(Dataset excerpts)
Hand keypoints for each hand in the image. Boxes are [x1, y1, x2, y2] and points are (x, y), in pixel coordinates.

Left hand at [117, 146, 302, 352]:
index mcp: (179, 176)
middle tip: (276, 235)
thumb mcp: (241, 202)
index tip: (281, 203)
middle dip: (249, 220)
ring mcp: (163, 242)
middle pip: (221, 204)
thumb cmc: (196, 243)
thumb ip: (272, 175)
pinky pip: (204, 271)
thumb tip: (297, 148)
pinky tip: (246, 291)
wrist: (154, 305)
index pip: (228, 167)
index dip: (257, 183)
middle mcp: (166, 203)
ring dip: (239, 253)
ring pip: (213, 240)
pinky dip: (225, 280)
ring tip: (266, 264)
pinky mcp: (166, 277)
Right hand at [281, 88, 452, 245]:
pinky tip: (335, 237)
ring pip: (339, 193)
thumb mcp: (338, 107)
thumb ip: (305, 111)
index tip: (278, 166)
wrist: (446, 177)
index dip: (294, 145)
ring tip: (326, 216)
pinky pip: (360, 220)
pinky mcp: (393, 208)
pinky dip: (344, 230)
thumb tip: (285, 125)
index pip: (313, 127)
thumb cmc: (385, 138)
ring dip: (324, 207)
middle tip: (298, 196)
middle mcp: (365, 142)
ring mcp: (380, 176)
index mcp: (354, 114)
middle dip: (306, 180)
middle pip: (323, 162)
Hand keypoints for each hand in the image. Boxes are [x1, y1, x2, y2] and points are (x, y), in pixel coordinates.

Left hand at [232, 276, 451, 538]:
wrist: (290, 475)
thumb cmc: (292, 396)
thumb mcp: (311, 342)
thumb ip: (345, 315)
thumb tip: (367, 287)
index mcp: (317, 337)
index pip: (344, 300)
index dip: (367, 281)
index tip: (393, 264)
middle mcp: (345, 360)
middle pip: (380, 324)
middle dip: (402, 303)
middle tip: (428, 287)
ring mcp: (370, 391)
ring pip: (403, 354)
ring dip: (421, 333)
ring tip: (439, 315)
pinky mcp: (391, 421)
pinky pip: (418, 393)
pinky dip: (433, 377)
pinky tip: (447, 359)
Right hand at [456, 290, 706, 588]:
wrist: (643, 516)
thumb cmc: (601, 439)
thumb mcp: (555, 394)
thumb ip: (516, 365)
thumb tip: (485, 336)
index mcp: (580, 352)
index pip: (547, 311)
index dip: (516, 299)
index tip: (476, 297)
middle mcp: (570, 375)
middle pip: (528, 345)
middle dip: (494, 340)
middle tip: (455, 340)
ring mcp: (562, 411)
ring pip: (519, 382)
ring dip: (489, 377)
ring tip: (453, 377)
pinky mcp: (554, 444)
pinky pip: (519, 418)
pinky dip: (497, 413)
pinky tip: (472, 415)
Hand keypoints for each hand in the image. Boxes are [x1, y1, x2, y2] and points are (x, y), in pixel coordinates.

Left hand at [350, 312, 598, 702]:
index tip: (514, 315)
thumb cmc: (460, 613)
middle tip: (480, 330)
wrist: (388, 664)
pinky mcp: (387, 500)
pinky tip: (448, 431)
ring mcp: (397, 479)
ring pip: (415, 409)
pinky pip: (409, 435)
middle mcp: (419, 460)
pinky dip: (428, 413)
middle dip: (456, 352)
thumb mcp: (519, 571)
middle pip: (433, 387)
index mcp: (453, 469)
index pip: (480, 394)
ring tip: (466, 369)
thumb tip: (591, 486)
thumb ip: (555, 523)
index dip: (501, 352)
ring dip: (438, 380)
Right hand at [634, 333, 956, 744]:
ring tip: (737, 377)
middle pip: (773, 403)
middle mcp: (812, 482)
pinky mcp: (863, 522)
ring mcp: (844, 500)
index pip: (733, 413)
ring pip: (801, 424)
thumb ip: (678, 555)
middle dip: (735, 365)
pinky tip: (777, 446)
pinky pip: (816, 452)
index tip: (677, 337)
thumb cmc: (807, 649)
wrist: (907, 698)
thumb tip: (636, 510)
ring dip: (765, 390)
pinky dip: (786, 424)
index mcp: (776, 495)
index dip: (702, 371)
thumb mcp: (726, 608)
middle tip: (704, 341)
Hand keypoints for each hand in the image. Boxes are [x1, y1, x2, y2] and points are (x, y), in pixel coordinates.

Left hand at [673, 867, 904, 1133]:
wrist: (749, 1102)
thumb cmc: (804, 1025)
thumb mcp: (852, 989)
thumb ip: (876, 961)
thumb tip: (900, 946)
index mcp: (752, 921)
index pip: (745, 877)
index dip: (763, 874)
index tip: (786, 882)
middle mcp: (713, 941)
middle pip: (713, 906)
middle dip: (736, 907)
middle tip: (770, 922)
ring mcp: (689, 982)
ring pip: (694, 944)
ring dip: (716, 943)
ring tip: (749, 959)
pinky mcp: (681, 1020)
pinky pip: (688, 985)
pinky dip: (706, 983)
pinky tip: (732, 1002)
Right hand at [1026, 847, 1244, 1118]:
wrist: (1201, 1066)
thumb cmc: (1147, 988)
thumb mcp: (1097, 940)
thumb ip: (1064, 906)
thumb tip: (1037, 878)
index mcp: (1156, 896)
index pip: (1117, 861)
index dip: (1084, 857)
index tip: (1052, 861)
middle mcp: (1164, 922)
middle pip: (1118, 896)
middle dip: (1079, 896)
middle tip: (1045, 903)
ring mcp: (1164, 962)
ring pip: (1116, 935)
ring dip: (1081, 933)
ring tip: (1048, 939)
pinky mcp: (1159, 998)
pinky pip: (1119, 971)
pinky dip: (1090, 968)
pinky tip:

- The problem: Your answer should consist solely of the lines above from the line with "ring dip: (239, 253)" to the line with "index mcp: (453, 469)", both included, reproduced exactly.

- Exercise response:
ring dip: (239, 253)
ring pip: (213, 240)
pinky dip: (225, 280)
ring tip: (266, 264)
pinky mcp: (166, 277)
Right hand at [281, 88, 452, 245]:
pinky tip: (335, 237)
ring pip: (339, 193)
thumb mcp: (338, 107)
thumb ip: (305, 111)
index tip: (278, 166)
wrist: (446, 177)
index dip: (294, 145)
ring tip: (326, 216)
pinky pip: (360, 220)
pinky mcp: (393, 208)
pinky dip: (344, 230)
thumb tip: (285, 125)
index pip: (313, 127)
thumb cmc: (385, 138)
ring dip: (324, 207)
middle tip: (298, 196)
middle mcp: (365, 142)
ring mcp: (380, 176)
index mcp: (354, 114)
middle dip: (306, 180)
middle pip: (323, 162)
Hand keypoints for each hand in the image. Boxes are [x1, y1, x2, y2] and points are (x, y), in pixel coordinates.

Left hand at [232, 276, 451, 538]:
wrist: (290, 475)
thumb cmc: (292, 396)
thumb mcp: (311, 342)
thumb ip: (345, 315)
thumb tip: (367, 287)
index mcp: (317, 337)
index pip: (344, 300)
index dip: (367, 281)
index tip: (393, 264)
middle mcp: (345, 360)
middle pip: (380, 324)
middle dip: (402, 303)
middle tip: (428, 287)
ring mcp: (370, 391)
ring pip: (403, 354)
ring dip: (421, 333)
ring tip: (439, 315)
pinky mcp: (391, 421)
pinky pip: (418, 393)
pinky dip: (433, 377)
pinky tip: (447, 359)
Right hand at [456, 290, 706, 588]:
wrist: (643, 516)
thumb cmc: (601, 439)
thumb mcp: (555, 394)
thumb ip: (516, 365)
thumb tip: (485, 336)
index mcp: (580, 352)
index pip: (547, 311)
index dip: (516, 299)
index tip: (476, 297)
middle mcp: (570, 375)
middle pip: (528, 345)
middle dip: (494, 340)
middle tip: (455, 340)
ring mcp: (562, 411)
ring pip: (519, 382)
ring dip: (489, 377)
ring tip: (453, 377)
pinky mcp: (554, 444)
pinky pip: (519, 418)
pinky dip: (497, 413)
pinky tip: (472, 415)
Hand keypoints for each hand in the image. Boxes are [x1, y1, x2, y2] and points are (x, y), in pixel coordinates.

Left hand at [350, 312, 598, 702]:
index tip: (514, 315)
thumb cmc: (460, 613)
middle tip: (480, 330)
wrist: (388, 664)
pinky mcp: (387, 500)
pinky tip: (448, 431)
ring mcp: (397, 479)
ring pip: (415, 409)
pinky pip: (409, 435)
middle mcp: (419, 460)
pinky dip: (428, 413)
middle dip: (456, 352)
thumb mcp: (519, 571)
middle pip: (433, 387)
index mcp: (453, 469)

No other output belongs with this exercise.